By any measure Mr. Daubuz’s footprint was exceedingly light. His achievements were modest; indeed his impact upon his parish, his diocese, and his county were, as far as one can tell, practically zero. Yet it is also true that he did no discernible damage, acquired no enemies, raised no eyebrows, shook no foundations, left his peaceful world essentially as he found it, and passed out of the sight of men without reproach.

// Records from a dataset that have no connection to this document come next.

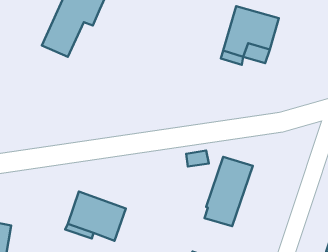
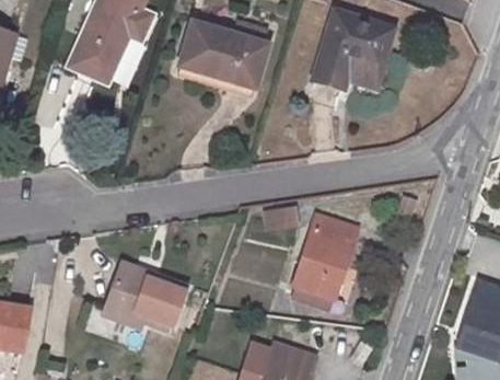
building: none -> [179,19,267,87]

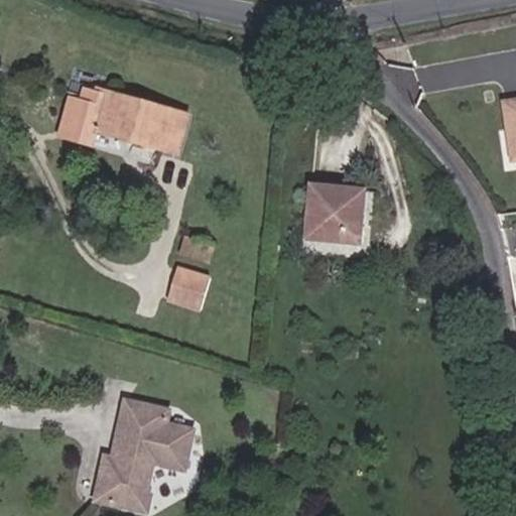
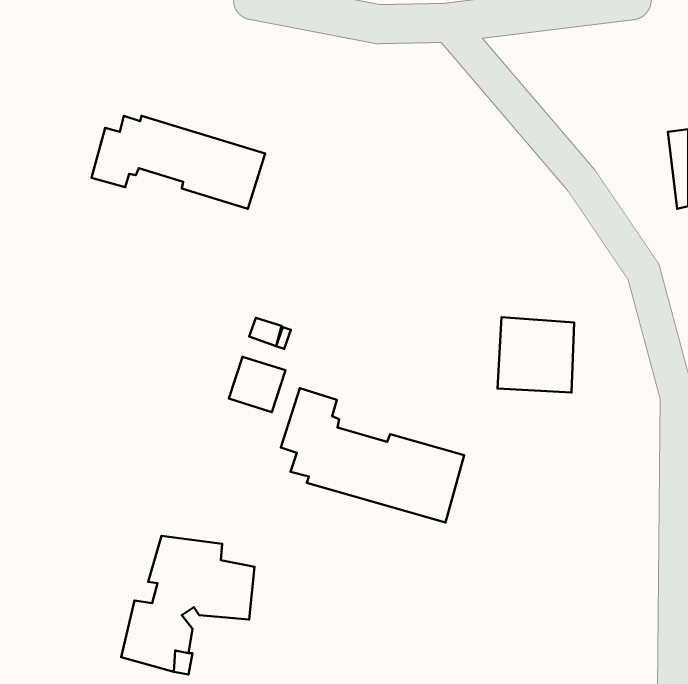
building: [305,182,363,239] -> [497,317,574,393]
building: none -> [281,388,464,523]

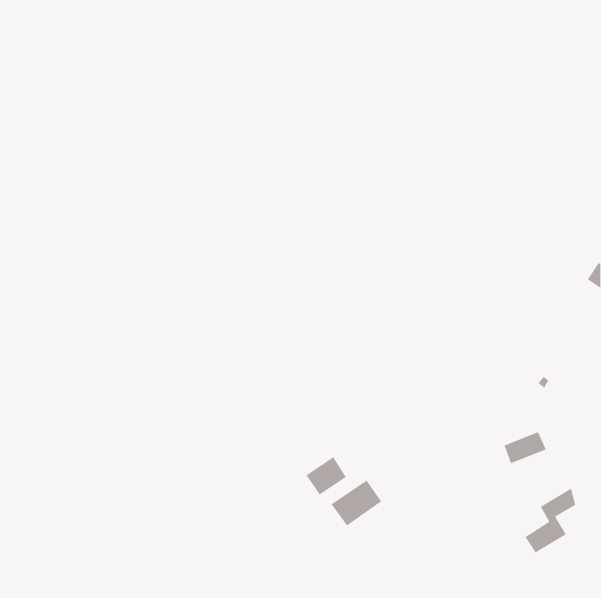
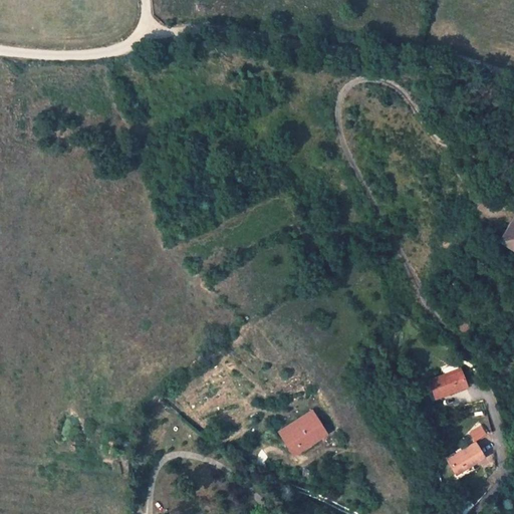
building: [306,456,347,495] -> none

He maintained his wife’s estate, and did not exploit it other than for the benefit of her heirs, their posterity. It was said that Mr. Daubuz bore a striking physical resemblance to the Duke of Wellington, but unlike His Grace he never had anybody flogged for insubordination, tempting though it may have been to resort to that radical measure when an under-gardener at Killiow was caught swiping one of his beloved pike.
Lately I have observed in quite a different context how ordinary people who lived and died in the distant past have, at times, the knack of swimming from faintness into vivid focus—thanks in this instance to a red beeswax seal bearing the arms of the family of Lewis Charles Daubuz, and a fragile brown scrap of paper with an explanatory note in pen and black ink that is still firmly glued to the back of the stretcher. By and by, despite their obscurity, such men and women may even strike one as extraordinary. Of course, it helps mightily if, once upon a time, you were lucky enough to be guided through the first few decades of your own life by a gentleman as dutiful and unostentatious as the Reverend Mr. Daubuz. Such are the emotional roots of any practicing historian, and, as this Eastertide rapidly approaches, I suspect they help to point us in the right direction.